Some interesting research in recent years provides insight into how we may do just that.

One study published in 2008 showed that exposing the brains of mice to as little as six hours of high blood sugar led to epigenetic changes that increased risk of vascular damage. These changes lasted even after six days of normal blood glucose, representing long-term damage after just a short sugar spike.

Another study, published in the Journal of Nutrition, Health and Aging in 2010, found that higher blood sugar was associated with prematurely shorter telomere length (telomeres being the “shoelace tips” that protect chromosomal integrity and shorten with age) and damage to its associated DNA. These are startling but empowering insights certainly worthy of further investigation, and, if true for humans, might make us rethink more carbohydrate-rich indulgences.

Finally, Vitamin D, the sunshine hormone, influences about 1,000 genes involved in important functions like regulating cell growth, modulating immune function, and maintaining cardiovascular health. Three-quarters of U.S. teens and adults are deficient in Vitamin D, according to 2009 research, with the highest rates seen in blacks, followed by Hispanics. Does this mean that three-quarters of the U.S. population could be stunting the expression of nearly 5 percent of their genome?

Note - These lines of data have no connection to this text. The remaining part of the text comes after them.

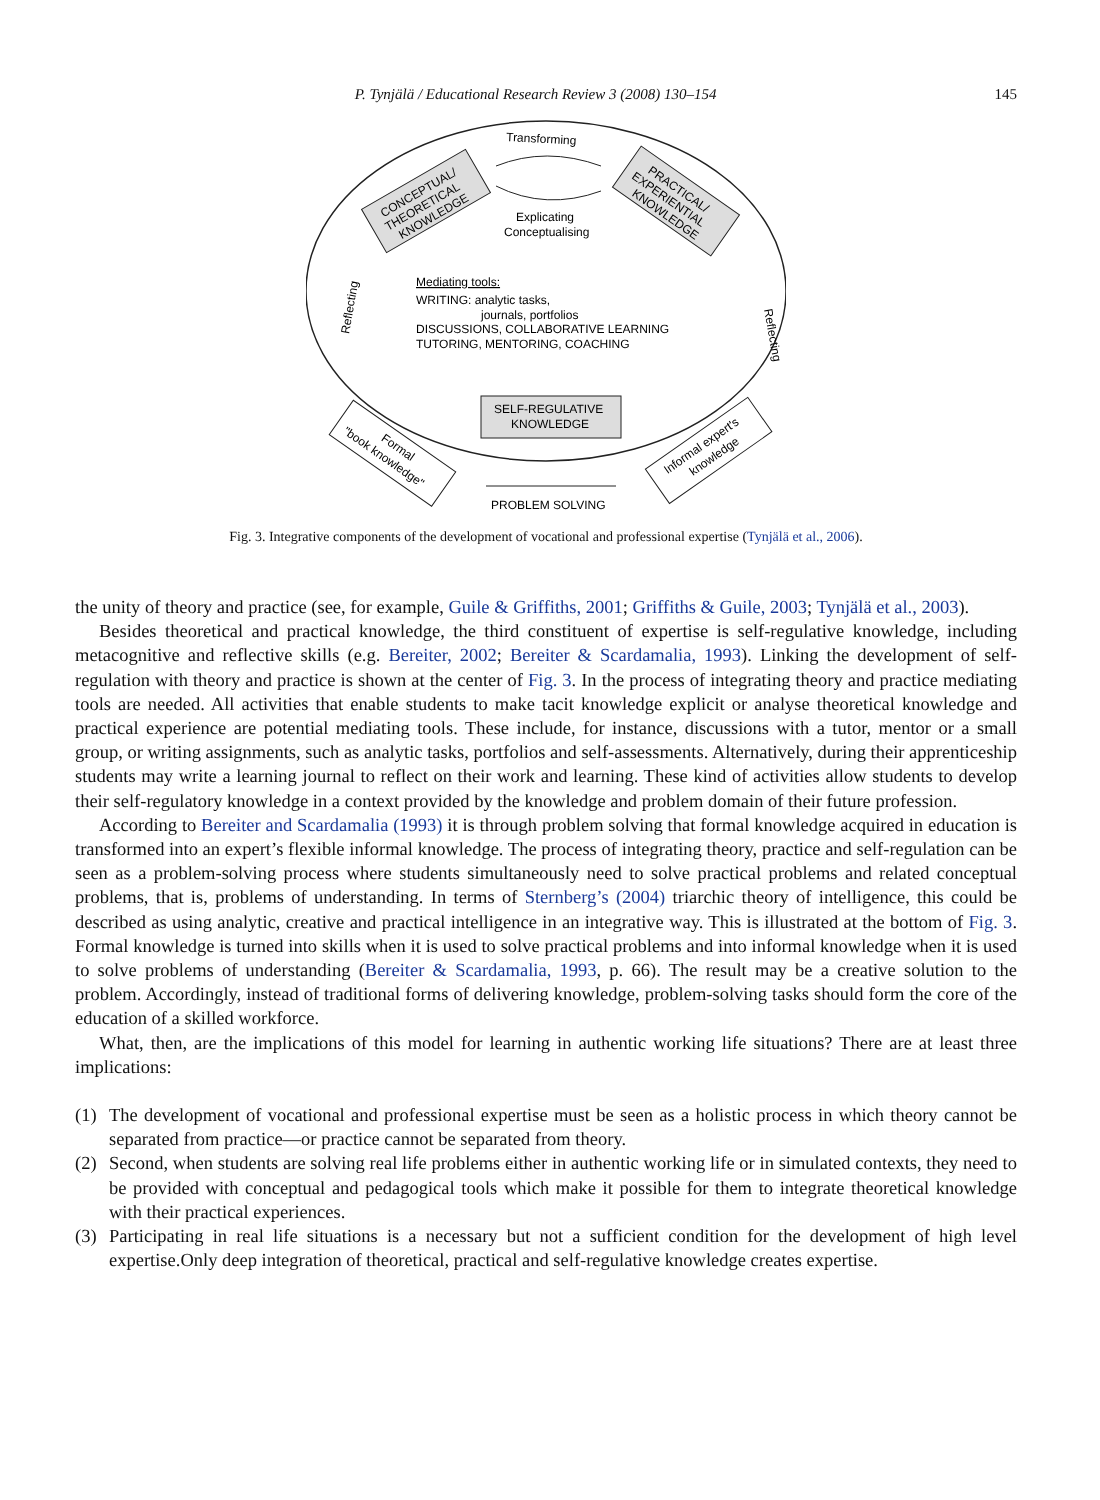P. Tynjälä / Educational Research Review 3 (2008) 130–154 145
Transforming
Explicating
Conceptualising
CONCEPTUAL/
THEORETICAL
KNOWLEDGE
PRACTICAL/
EXPERIENTIAL
KNOWLEDGE
Reflecting
Reflecting
Mediating tools:
WRITING: analytic tasks,
journals, portfolios
DISCUSSIONS, COLLABORATIVE LEARNING
TUTORING, MENTORING, COACHING
SELF-REGULATIVE
KNOWLEDGE
Formal
"book knowledge"
Informal expert's
knowledge
PROBLEM SOLVING
Fig. 3. Integrative components of the development of vocational and professional expertise (Tynjälä et al., 2006).
the unity of theory and practice (see, for example, Guile & Griffiths, 2001; Griffiths & Guile, 2003; Tynjälä et al., 2003).
Besides theoretical and practical knowledge, the third constituent of expertise is self-regulative knowledge, including metacognitive and reflective skills (e.g. Bereiter, 2002; Bereiter & Scardamalia, 1993). Linking the development of self-regulation with theory and practice is shown at the center of Fig. 3. In the process of integrating theory and practice mediating tools are needed. All activities that enable students to make tacit knowledge explicit or analyse theoretical knowledge and practical experience are potential mediating tools. These include, for instance, discussions with a tutor, mentor or a small group, or writing assignments, such as analytic tasks, portfolios and self-assessments. Alternatively, during their apprenticeship students may write a learning journal to reflect on their work and learning. These kind of activities allow students to develop their self-regulatory knowledge in a context provided by the knowledge and problem domain of their future profession.
According to Bereiter and Scardamalia (1993) it is through problem solving that formal knowledge acquired in education is transformed into an expert’s flexible informal knowledge. The process of integrating theory, practice and self-regulation can be seen as a problem-solving process where students simultaneously need to solve practical problems and related conceptual problems, that is, problems of understanding. In terms of Sternberg’s (2004) triarchic theory of intelligence, this could be described as using analytic, creative and practical intelligence in an integrative way. This is illustrated at the bottom of Fig. 3. Formal knowledge is turned into skills when it is used to solve practical problems and into informal knowledge when it is used to solve problems of understanding (Bereiter & Scardamalia, 1993, p. 66). The result may be a creative solution to the problem. Accordingly, instead of traditional forms of delivering knowledge, problem-solving tasks should form the core of the education of a skilled workforce.
What, then, are the implications of this model for learning in authentic working life situations? There are at least three implications:
(1) The development of vocational and professional expertise must be seen as a holistic process in which theory cannot be separated from practice—or practice cannot be separated from theory.
(2) Second, when students are solving real life problems either in authentic working life or in simulated contexts, they need to be provided with conceptual and pedagogical tools which make it possible for them to integrate theoretical knowledge with their practical experiences.
(3) Participating in real life situations is a necessary but not a sufficient condition for the development of high level expertise.Only deep integration of theoretical, practical and self-regulative knowledge creates expertise.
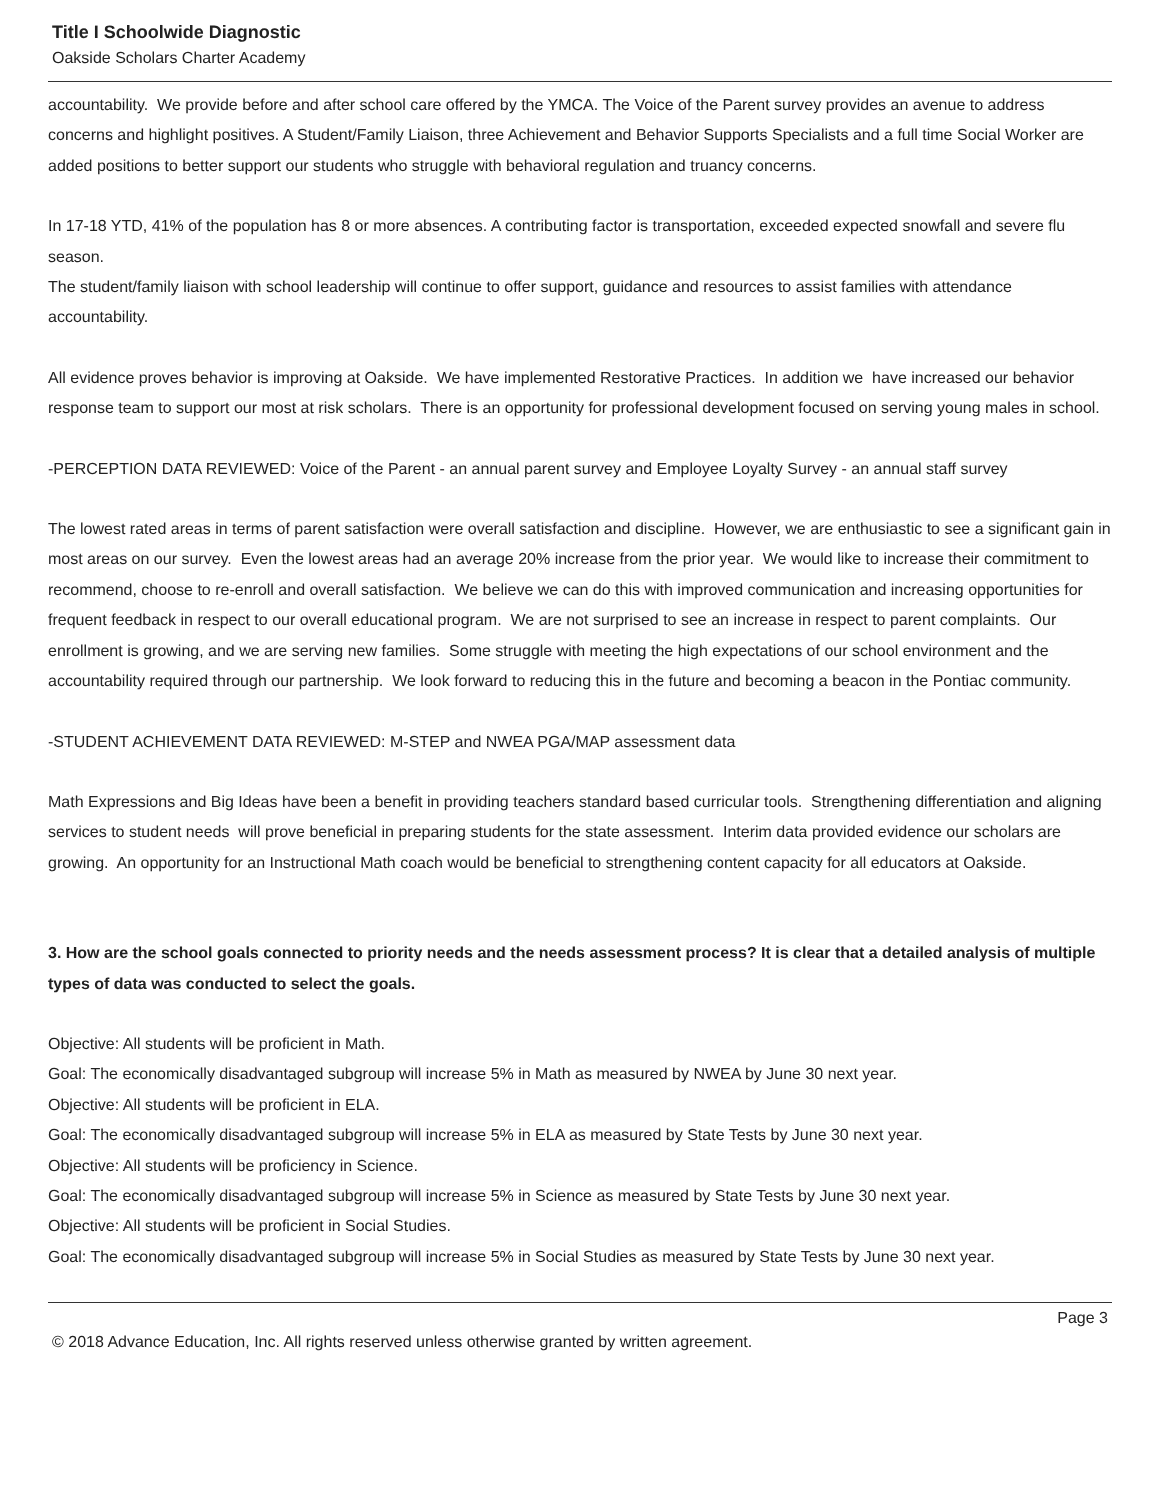Title I Schoolwide Diagnostic
Oakside Scholars Charter Academy
accountability. We provide before and after school care offered by the YMCA. The Voice of the Parent survey provides an avenue to address concerns and highlight positives. A Student/Family Liaison, three Achievement and Behavior Supports Specialists and a full time Social Worker are added positions to better support our students who struggle with behavioral regulation and truancy concerns.
In 17-18 YTD, 41% of the population has 8 or more absences. A contributing factor is transportation, exceeded expected snowfall and severe flu season.
The student/family liaison with school leadership will continue to offer support, guidance and resources to assist families with attendance accountability.
All evidence proves behavior is improving at Oakside. We have implemented Restorative Practices. In addition we have increased our behavior response team to support our most at risk scholars. There is an opportunity for professional development focused on serving young males in school.
-PERCEPTION DATA REVIEWED: Voice of the Parent - an annual parent survey and Employee Loyalty Survey - an annual staff survey
The lowest rated areas in terms of parent satisfaction were overall satisfaction and discipline. However, we are enthusiastic to see a significant gain in most areas on our survey. Even the lowest areas had an average 20% increase from the prior year. We would like to increase their commitment to recommend, choose to re-enroll and overall satisfaction. We believe we can do this with improved communication and increasing opportunities for frequent feedback in respect to our overall educational program. We are not surprised to see an increase in respect to parent complaints. Our enrollment is growing, and we are serving new families. Some struggle with meeting the high expectations of our school environment and the accountability required through our partnership. We look forward to reducing this in the future and becoming a beacon in the Pontiac community.
-STUDENT ACHIEVEMENT DATA REVIEWED: M-STEP and NWEA PGA/MAP assessment data
Math Expressions and Big Ideas have been a benefit in providing teachers standard based curricular tools. Strengthening differentiation and aligning services to student needs will prove beneficial in preparing students for the state assessment. Interim data provided evidence our scholars are growing. An opportunity for an Instructional Math coach would be beneficial to strengthening content capacity for all educators at Oakside.
3. How are the school goals connected to priority needs and the needs assessment process? It is clear that a detailed analysis of multiple types of data was conducted to select the goals.
Objective: All students will be proficient in Math.
Goal: The economically disadvantaged subgroup will increase 5% in Math as measured by NWEA by June 30 next year.
Objective: All students will be proficient in ELA.
Goal: The economically disadvantaged subgroup will increase 5% in ELA as measured by State Tests by June 30 next year.
Objective: All students will be proficiency in Science.
Goal: The economically disadvantaged subgroup will increase 5% in Science as measured by State Tests by June 30 next year.
Objective: All students will be proficient in Social Studies.
Goal: The economically disadvantaged subgroup will increase 5% in Social Studies as measured by State Tests by June 30 next year.
Page 3
© 2018 Advance Education, Inc. All rights reserved unless otherwise granted by written agreement.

It would be an unfortunate yet easily remedied proposition.

In my new documentary project Bread Head, I will investigate the interplay between our lifestyles, diets, and genes as it pertains to the health of our brains. I want to explore the notion that America’s most feared disease—Alzheimer’s—currently reaching epidemic proportions in the US, may not befall us by a game of genetic Russian roulette, but due—at least for some of the 45 million people worldwide suffering from it—to factors that we might be able to influence. Just like our genes.